Régulation de l’installation : la confusion des genres

Nathalie Zenou
Le gouvernement dévoile son « Pacte de lutte contre les déserts médicaux » comme un plan d’urgence : former plus de médecins hors des grands centres, imposer une solidarité territoriale et simplifier l’exercice pour regagner du temps médical.

Présenté le 25 avril 2025 par le Premier ministre, ce plan prévoit plusieurs mesures autour de quatre axes opérationnels :

  • Diversifier et territorialiser la formation ;
  • instaurer une solidarité territoriale obligatoire ;
  • moderniser et simplifier l’exercice ;
  • créer un environnement d’accueil attractif.

La PPL Garot comme source d’inspiration

Sur le fond, cette feuille de route s’appuie largement sur la proposition de loi du député Guillaume Garot déposée en 2023 :

  • Autorisation préalable d’installation : tout médecin souhaitant s’installer dans une « zone sous-dotée » doit obtenir l’aval de l’ARS, comme le prévoyait l’article 1er du texte de Garot.
  • Renforcement de la permanence des soins : le rétablissement d’une obligation de garde pour tous les médecins, au-delà du volontariat, figure dans l’article 4 de la proposition Garot et trouve un écho direct dans le Pacte.

Entre encadrement et contournement

En l’état, le gouvernement assume des mesures qui relèvent encore du législatif : autorisations d’installation, redéfinition des compétences, revalorisation tarifaire.

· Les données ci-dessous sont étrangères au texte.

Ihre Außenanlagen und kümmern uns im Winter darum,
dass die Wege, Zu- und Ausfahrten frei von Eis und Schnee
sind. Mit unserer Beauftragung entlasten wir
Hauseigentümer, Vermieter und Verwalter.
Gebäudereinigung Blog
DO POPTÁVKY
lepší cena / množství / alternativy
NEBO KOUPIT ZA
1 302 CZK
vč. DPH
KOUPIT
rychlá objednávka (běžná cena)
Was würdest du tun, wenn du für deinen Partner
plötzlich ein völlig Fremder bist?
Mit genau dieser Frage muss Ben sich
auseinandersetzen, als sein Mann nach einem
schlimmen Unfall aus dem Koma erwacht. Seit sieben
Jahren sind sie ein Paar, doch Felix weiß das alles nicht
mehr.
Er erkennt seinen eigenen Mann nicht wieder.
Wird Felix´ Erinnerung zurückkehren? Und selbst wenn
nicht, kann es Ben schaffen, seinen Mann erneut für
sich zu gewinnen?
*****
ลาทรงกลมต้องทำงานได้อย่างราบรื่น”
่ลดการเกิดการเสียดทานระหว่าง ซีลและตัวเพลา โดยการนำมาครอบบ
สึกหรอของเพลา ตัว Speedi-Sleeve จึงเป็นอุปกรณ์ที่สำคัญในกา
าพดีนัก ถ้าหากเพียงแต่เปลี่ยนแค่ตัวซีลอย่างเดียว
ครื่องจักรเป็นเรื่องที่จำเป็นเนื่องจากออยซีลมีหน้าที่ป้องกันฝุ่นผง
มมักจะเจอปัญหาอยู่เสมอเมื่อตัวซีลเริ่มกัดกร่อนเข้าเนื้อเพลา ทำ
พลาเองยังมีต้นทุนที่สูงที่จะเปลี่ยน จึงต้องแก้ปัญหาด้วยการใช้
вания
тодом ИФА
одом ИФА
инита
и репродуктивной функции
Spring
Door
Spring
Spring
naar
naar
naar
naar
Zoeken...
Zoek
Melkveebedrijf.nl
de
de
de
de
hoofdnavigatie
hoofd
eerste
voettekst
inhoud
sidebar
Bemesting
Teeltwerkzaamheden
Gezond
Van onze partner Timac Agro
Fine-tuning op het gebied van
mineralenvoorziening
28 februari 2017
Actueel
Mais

Ces points sont présentés comme déjà « programmés » ou « applicables par décrets », avant même le vote parlementaire, ce qui brouille la frontière entre pouvoir exécutif et législatif et affaiblit le rôle du Parlement.

Un « passage en force » de la négociation conventionnelle

Certaines revalorisations (consultations en zone sous-dense, télémédecine pour les médecins retraités) sont annoncées sans consultation préalable des syndicats médicaux et de l’Assurance-maladie. Or, ces sujets doivent normalement faire l’objet d’accords conventionnels, négociés et ratifiés, pour engager durablement les moyens financiers du système de santé.

En outre, la suspension unilatérale des plafonds de téléconsultation et l’extension massive des assistants médicaux paraissent avancer « par décret », éclipsant les échanges habituellement conduits dans le cadre de la convention médicale.

Le « droit mou » à l’œuvre ?

En accouchant d’un plan dense, doté d’indicateurs trimestriels, sans attendre l’adoption formelle des lois, l’exécutif favorise un « droit mou », où les réformes structurelles sont appliquées de facto, avant même leur validation législative.

Pour les acteurs de terrain, ce calendrier accéléré atteste d’une volonté politique incontestable, mais suscite aussi la crainte d’un pilotage technocratique aux dépens d’un débat démocratique approfondi.

D’autres pistes sont possibles

Loin des mesures contraignantes proposées par les pouvoirs publics, les syndicats proposent de bâtir la lutte contre les déserts médicaux sur la confiance, la coopération pluriprofessionnelle et l’attractivité, plutôt que sur des quotas contraignants.

Ainsi pour Avenir Spé, une « médecine plus libre, mieux préparée et plus solidaire » serait la clé pour restaurer un maillage équilibré des soins sur tout le territoire. Le syndicat rappelle également que le pic des départs en retraite est derrière nous et qu’il convient d’orienter les jeunes générations à s’installer dans les zones en besoin plutôt que de les y contraindre.

Il s’agit donc de renforcer l’attractivité des territoires et la qualité de vie des praticiens mais aussi de mieux connaître les besoins réels grâce à des indicateurs améliorés.